Concurrent with the retrospective’s New York stop were a pair of gallery exhibitions in Chelsea devoted to Piper’s work. The works on view at Thomas Erben Gallery seemed almost like outtakes, providing additional examples from several of the series highlighted at the New Museum, along with several very early conceptual works that contain no obvious social message. Paula Cooper Gallery showed Piper’s new “Color Wheel” series. Reflecting the artist’s recent interest in Hindu philosophy, these works consist of digitally altered prints, each of which contains an image of the Hindu god Shiva inside a fire wheel, a Sanskrit text, three “no evil” humanoid monkeys and a red target. Colors in the prints are determined with the help of the Pantone matching system, a commercial method used to set color standards in printing and publishing. Given the artist’s longstanding interest in truth rather than beauty, the prints are surprisingly decorative and surprisingly devoid of overt political content.

Although it contains little new work, the present retrospective offers a chance to assess Piper’s efforts to break down the “pseudo rationality” of racism. What’s clear is that her oeuvre provides a complex reading of the way that race becomes encoded in the African-American experience, and how “blackness” is a category that has little to do with visual discrimination. But the Achilles’ heel of Piper’s work is the unequal way she treats the categories of black and white. “Black,” for Piper, is fictive, mutable and full of levels of social and psychological complexity that the mere application of the label can never do justice to. But too often in her work, “white” is treated as an undifferentiated state of being.
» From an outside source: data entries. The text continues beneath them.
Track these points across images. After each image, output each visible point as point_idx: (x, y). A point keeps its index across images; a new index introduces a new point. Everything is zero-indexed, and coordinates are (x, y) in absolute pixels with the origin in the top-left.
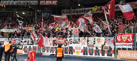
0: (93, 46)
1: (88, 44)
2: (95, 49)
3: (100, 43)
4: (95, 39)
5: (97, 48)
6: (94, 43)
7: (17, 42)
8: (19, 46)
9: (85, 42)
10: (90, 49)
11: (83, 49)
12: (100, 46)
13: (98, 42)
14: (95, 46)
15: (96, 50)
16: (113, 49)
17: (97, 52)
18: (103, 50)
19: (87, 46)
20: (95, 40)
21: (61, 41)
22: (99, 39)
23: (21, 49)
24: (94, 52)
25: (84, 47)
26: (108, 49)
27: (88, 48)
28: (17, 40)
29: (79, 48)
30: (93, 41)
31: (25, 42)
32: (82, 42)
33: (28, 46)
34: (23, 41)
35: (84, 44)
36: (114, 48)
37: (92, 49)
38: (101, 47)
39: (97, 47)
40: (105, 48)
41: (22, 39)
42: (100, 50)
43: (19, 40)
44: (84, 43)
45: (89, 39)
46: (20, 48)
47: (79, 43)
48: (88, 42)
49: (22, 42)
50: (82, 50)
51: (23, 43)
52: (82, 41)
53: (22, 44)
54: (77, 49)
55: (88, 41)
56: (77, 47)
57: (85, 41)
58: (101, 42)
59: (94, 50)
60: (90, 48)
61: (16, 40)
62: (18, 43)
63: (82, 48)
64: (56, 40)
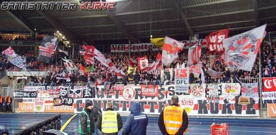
0: (218, 98)
1: (207, 96)
2: (222, 102)
3: (231, 93)
4: (221, 86)
5: (226, 101)
6: (220, 92)
7: (63, 93)
8: (66, 99)
9: (201, 92)
10: (212, 104)
11: (197, 105)
12: (232, 98)
13: (228, 92)
14: (222, 98)
15: (223, 105)
16: (257, 102)
17: (227, 107)
18: (238, 104)
19: (206, 99)
20: (221, 88)
21: (151, 90)
22: (228, 86)
23: (71, 105)
24: (221, 109)
25: (199, 101)
26: (249, 103)
27: (207, 101)
28: (63, 89)
29: (189, 102)
30: (217, 91)
31: (78, 92)
32: (195, 93)
33: (84, 100)
34: (74, 90)
35: (198, 94)
36: (259, 100)
37: (217, 104)
38: (234, 100)
39: (226, 99)
40: (241, 102)
41: (73, 88)
42: (232, 104)
43: (66, 89)
44: (200, 94)
45: (209, 87)
46: (69, 103)
47: (189, 94)
48: (208, 92)
49: (71, 92)
50: (195, 105)
51: (74, 94)
52: (195, 90)
53: (72, 96)
54: (184, 103)
55: (207, 90)
56: (184, 101)
57: (201, 90)
58: (234, 91)
59: (221, 105)
60: (213, 102)
61: (61, 90)
62: (64, 95)
63: (196, 102)
64: (140, 90)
The category of “white” seems to be equated with privilege and is rarely allowed the shadings she so skillfully reveals in her analysis of “black.” Her “white” is monolithic, showing little or no appreciation of the range of ethnicities, races and types which make up the nonblack. Are Asians white in her scheme? What about Latinos (who, the most recent U.S. census reveals, are now equal in number to African-Americans)? Is there no difference between a Jew and a WASP? Thus, though she deals well with her own ambiguous status, Piper seems to reduce the rest of the world to a binary relationship between black and white.

At her most effective, Piper provides us with tools for making the conceptual switch between self and other. Works like Funk Lessons, The Mythic Being and Black Box/White Box reveal how a thoroughgoing understanding of the “other” can serve as a guide for obliterating “pseudo-rationalizations” like race. But as her own work demonstrates, false categories have a power that can overtake even the most vigilant thinkers.